*Source text*:
2 categories of sensor networks today

  • large, complex sensor systems usually deployed very far away from the phenomena to be sensed, and employ complex signal processing algorithms to separate targets from environmental noise
  • a carefully engineered network of sensors is deployed in the field, but individual sensors do not posses computation capability, instead transmitting time series of the sensed phenomena to one er more nodes which perform the data reduction and filtering

expected architectures

  • a matchbox sized form factor
  • battery power source
  • power-conserving processor clocked at several 100 Mhz
  • program and data memory amounting to several tens of Mbytes
  • a radio modem
  • analog-to ­digital conversion system on such nodes
  • a sensor node may possess a GPS receiver

directed diffusion

  • consists of several elements
  • data is named using attribute-value pairs
  • a sensing task is disseminated throughout the sensor network as an interest for named data
  • this dissemination sets up gradients within the network designed to "draw" events
  • events start flowing towards the originators of interests along multiple paths
  • sensor network reinforces one, or a small number of these paths

naming

  • task descriptions are named by, for example, a list of attribute-value pairs that describe a task
    • e.g.: animal tracking task:
      • type = four-legged animal - detect animal location
      • interval = 20 ms - send back events every 20 ms
      • duration = 10 seconds - ... for the next 10 seconds
      • rect = [-100, 100, 200, 400] - from sensors within rectangle
    • choose the subregion representation to be a rectangle defined on some coordinate system
    • in practice, this might be based an GPS coordinates
  • intuitively, the task description specifies an interest for data matching the attributes (called an interest)
  • data sent in response to interests are also named using a similar naming scheme
    • for example, a sensor that detects an animal might generate the following data:
      • type = four-legged animal - type of animal Seen
      • instance = elephant - instance of this type
      • location = [125, 220] - node location
      • intensity = 0.6 - signal amplitude measure
      • confidence = 0.85 - confidence in the match
      • timestamp = 01:20:40 - event generation time
  • given a set of tasks supported by a sensor network
  • selecting a naming scheme is the first step in designing directed diffusion for the network
  • each attribute has an associated value range
  • value of an attribute can be any subset of its range
  • there are other choices for attribute value ranges (e.g., hierarchical) and other namingschemes (such as intentional names)
  • the choice of naming scheme can affect the expressivity of tasks, and may impact performance of a diffusion algorithm

interests and gradients

  • an interest is injected into the network at some (possibly arbitrary) node in the network (sink)
  • for each active task, the sink periodically broadcasts an interest message to each of its neighbors
  • the initial interest contains a larger interval attribute
  • this initial interest may be thought of as exploratory
      • type = four-legged animal
      • interval = ls
      • Rect = [-100, 200, 200, 400]
      • timestamp = 01:20:40 - hh:mm:ss
      • expiresAt = 01:30:40
  • how interests are processed?

*Your task*: Write down, word for word, the part of the sensor network notes that begins at the words "interests and gradients" and stops after "interests are processed?". The rows have no role in this work.

(Stored data)
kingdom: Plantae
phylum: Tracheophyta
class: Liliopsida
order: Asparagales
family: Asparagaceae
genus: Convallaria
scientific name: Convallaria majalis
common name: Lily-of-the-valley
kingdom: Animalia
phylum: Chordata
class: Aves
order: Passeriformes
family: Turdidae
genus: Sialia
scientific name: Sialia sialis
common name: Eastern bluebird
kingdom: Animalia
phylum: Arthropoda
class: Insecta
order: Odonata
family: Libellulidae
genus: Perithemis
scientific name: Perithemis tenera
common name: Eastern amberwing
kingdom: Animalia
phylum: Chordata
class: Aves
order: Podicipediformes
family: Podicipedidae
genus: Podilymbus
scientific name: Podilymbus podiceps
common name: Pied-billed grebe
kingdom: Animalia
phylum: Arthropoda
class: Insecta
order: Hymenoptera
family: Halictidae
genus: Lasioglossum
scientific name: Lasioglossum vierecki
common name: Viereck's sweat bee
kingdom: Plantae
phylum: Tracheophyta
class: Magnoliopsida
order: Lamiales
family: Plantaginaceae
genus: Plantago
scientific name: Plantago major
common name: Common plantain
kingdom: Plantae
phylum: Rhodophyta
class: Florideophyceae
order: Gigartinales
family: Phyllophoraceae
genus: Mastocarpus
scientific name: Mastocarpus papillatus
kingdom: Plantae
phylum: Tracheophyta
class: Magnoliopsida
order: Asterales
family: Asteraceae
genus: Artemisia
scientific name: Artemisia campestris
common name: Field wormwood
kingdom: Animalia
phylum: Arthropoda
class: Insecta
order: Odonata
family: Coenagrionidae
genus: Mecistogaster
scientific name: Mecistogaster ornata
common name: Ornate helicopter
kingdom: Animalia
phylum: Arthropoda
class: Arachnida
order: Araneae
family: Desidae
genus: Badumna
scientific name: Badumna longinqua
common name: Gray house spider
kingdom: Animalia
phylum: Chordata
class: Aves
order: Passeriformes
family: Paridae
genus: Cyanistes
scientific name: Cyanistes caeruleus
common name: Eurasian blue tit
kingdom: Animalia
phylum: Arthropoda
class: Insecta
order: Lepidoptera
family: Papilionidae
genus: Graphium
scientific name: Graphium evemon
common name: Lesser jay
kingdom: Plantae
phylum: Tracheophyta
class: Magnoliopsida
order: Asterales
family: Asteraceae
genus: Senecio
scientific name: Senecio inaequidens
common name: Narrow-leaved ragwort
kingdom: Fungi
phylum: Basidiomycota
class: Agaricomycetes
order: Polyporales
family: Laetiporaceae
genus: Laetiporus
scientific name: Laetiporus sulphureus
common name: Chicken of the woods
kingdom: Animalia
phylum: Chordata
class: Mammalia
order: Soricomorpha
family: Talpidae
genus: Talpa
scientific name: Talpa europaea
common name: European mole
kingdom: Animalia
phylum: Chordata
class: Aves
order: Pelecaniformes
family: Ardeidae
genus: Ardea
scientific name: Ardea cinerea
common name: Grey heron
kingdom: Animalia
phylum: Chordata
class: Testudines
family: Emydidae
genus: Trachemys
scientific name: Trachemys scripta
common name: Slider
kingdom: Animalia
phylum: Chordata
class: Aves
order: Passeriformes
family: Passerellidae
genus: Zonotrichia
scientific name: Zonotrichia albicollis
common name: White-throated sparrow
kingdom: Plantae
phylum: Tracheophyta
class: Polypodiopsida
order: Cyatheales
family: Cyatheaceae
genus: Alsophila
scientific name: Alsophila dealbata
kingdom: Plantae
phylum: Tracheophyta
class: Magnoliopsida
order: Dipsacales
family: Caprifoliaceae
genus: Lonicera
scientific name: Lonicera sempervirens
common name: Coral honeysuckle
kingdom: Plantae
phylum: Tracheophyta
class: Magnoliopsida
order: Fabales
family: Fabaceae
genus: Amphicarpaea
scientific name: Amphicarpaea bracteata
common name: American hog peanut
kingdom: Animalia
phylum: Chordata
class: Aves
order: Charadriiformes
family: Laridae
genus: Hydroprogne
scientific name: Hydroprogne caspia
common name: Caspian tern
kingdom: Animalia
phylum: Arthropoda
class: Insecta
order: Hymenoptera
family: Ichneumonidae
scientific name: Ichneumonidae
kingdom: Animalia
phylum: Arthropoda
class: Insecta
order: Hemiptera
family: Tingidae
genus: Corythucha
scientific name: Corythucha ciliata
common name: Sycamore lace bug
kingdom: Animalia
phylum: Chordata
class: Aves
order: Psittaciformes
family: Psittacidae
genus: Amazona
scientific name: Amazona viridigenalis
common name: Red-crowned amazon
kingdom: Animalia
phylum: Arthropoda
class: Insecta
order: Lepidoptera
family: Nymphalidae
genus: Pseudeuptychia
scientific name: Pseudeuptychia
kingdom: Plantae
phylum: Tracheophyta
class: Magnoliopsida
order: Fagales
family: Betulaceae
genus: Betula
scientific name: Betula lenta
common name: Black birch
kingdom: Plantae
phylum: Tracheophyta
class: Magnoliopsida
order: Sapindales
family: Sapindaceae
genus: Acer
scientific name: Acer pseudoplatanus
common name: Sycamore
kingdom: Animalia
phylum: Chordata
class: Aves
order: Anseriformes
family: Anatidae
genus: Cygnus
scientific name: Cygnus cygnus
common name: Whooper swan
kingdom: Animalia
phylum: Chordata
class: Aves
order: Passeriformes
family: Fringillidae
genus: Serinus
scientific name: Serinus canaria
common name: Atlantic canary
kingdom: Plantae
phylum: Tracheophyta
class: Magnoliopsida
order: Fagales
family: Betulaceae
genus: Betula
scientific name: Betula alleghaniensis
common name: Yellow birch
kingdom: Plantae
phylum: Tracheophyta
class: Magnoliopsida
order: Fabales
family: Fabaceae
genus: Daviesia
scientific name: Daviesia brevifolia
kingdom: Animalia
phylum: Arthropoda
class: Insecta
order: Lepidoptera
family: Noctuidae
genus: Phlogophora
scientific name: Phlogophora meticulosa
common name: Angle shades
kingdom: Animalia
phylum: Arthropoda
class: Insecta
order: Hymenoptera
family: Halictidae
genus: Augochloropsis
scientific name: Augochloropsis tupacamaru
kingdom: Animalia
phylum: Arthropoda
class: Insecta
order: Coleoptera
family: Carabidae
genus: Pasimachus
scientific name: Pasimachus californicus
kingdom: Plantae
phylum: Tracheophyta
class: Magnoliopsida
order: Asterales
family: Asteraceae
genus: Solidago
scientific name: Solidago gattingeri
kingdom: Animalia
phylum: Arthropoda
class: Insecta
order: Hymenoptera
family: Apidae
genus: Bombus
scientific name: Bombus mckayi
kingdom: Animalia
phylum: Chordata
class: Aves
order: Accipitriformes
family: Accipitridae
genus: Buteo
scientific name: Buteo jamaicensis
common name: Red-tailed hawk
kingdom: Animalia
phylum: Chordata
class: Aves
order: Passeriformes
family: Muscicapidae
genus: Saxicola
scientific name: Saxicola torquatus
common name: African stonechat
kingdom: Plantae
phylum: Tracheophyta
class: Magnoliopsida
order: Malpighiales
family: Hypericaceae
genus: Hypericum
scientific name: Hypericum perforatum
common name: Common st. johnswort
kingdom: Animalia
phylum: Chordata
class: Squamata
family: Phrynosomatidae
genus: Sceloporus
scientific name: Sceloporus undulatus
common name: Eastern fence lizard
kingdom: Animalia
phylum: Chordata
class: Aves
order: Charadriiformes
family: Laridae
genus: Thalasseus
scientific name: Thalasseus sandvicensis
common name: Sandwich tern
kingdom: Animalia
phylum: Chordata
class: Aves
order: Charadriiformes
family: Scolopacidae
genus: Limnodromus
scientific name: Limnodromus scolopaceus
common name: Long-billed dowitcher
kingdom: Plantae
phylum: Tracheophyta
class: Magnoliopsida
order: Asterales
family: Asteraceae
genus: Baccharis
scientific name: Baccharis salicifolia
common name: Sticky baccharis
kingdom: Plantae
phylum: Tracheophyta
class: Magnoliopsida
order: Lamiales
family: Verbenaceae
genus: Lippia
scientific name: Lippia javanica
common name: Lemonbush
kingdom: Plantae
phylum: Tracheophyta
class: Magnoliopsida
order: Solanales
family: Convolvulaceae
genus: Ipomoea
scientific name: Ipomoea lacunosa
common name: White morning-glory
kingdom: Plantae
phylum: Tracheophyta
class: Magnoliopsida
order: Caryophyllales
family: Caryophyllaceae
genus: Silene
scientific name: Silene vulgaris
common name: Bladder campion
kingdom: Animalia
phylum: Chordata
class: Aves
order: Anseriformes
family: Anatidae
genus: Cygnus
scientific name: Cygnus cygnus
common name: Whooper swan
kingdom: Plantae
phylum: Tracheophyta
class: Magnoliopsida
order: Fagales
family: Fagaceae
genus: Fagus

*Result of the task*:
interests and gradients

  • an interest is injected into the network at some (possibly arbitrary) node in the network (sink)
  • for each active task, the sink periodically broadcasts an interest message to each of its neighbors
  • the initial interest contains a larger interval attribute
  • this initial interest may be thought of as exploratory
      • type = four-legged animal
      • interval = ls
      • Rect = [-100, 200, 200, 400]
      • timestamp = 01:20:40 - hh:mm:ss
      • expiresAt = 01:30:40
  • how interests are processed?